Ils sont restés quatre mois en prison jusqu'à ce que la Cour de cassation casse partiellement l'arrêt, sur la peine. La Haute Cour a estimé que les juges d'appel avaient violé les droits de la défense en s'appuyant sur le déni persistant du couple pour justifier l'aggravation de la sanction.

Le dossier a alors été renvoyé vers la cour d'appel de Mons qui devait rejuger les deux prévenus, mais uniquement sur la peine. Le couple avait déjà été déclaré coupable à deux reprises.

Arrestation immédiate

Au terme d'un curieux procès qui a pourtant principalement rouvert les débats sur le fond de l'affaire, la sanction a donc été fixée mardi, légèrement moindre qu'en première instance. La cour d'appel de Mons a notamment tenu compte de l'absence d'antécédents judiciaires. L'avocate générale Laure Wynands, qui avait requis 25 ans de prison, a demandé l'arrestation immédiate des condamnés.

C’est une mesure souvent perçue comme brutale : un prévenu, arrivé libre devant le tribunal voit, après le prononcé de la peine, le procureur se lever et réclamer son arrestation immédiate. Le tribunal, après s’être retiré pour une courte délibération, dit alors s’il accède à la demande. Si la réponse est positive.
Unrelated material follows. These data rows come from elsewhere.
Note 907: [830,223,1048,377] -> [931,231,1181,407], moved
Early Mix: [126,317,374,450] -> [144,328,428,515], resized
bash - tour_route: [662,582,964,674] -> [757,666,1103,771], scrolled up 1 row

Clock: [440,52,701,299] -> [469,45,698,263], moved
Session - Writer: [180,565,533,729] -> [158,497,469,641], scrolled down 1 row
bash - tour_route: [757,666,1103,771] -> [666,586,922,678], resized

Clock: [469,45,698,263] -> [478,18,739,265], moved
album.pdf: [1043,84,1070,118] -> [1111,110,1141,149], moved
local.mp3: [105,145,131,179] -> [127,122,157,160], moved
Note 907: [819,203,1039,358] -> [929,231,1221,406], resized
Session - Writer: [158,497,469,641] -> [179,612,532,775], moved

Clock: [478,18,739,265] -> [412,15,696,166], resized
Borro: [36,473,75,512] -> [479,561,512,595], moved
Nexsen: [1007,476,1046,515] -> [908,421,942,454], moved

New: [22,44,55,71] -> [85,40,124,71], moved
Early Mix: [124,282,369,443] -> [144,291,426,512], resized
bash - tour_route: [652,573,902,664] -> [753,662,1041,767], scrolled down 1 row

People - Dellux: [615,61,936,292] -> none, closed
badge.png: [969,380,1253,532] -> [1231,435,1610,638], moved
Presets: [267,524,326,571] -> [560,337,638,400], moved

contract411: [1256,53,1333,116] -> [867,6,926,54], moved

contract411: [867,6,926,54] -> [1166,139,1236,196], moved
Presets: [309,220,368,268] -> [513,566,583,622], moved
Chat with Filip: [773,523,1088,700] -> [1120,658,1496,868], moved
Une telle arrestation immédiate ne peut être décidée que dans des cas bien précis. Il faut, d’une part, que la peine prononcée soit supérieure à trois ans de prison, hormis en matière de mœurs ou de terrorisme où le plancher est d’un an de prison. Il faut, d’autre part, que le tribunal considère qu’il y ait un risque de récidive ou un risque de fuite, explique Me Adrien Masset, avocat et professeur de procédure pénale (ULg).

Changement en 2018

Jusqu’en 2018, cette limite inférieure était d’un an, en analogie avec le seuil pour le mandat d’arrêt. Le relèvement pouvait être vu comme une mise en concordance des textes de loi avec la pratique puisque les condamnations à un an avec arrestation immédiate n’étaient généralement pas prestées. Car ces condamnés étaient libérés ou mis sous bracelet électronique après opposition.

L’arrestation immédiate ne vaut que pour les prévenus qui comparaissent libres. S’ils sont détenus, elle ne doit pas être demandée. Ils rejoignent la prison.

À l’heure actuelle, "quand on dépasse les trois ans, le parquet se sent le plus souvent obligé de demander l’arrestation immédiate, laissant au tribunal la responsabilité de décider ou pas. Cela est de mise spécialement lorsque l’intéressé est condamné par défaut", note Me Masset.

En 2018, le relèvement à trois ans du seuil pour une arrestation immédiate inquiétait certains magistrats spécialisés en violence intrafamiliale. Et un procureur de citer le fait qu’il n’était pas rare qu’un homme, poursuivi pour de tels faits sur sa partenaire, ne se présente pas devant le juge. Or les faits de coups et blessures, avec incapacité, sont punis de peines inférieures à trois ans, à savoir deux ans.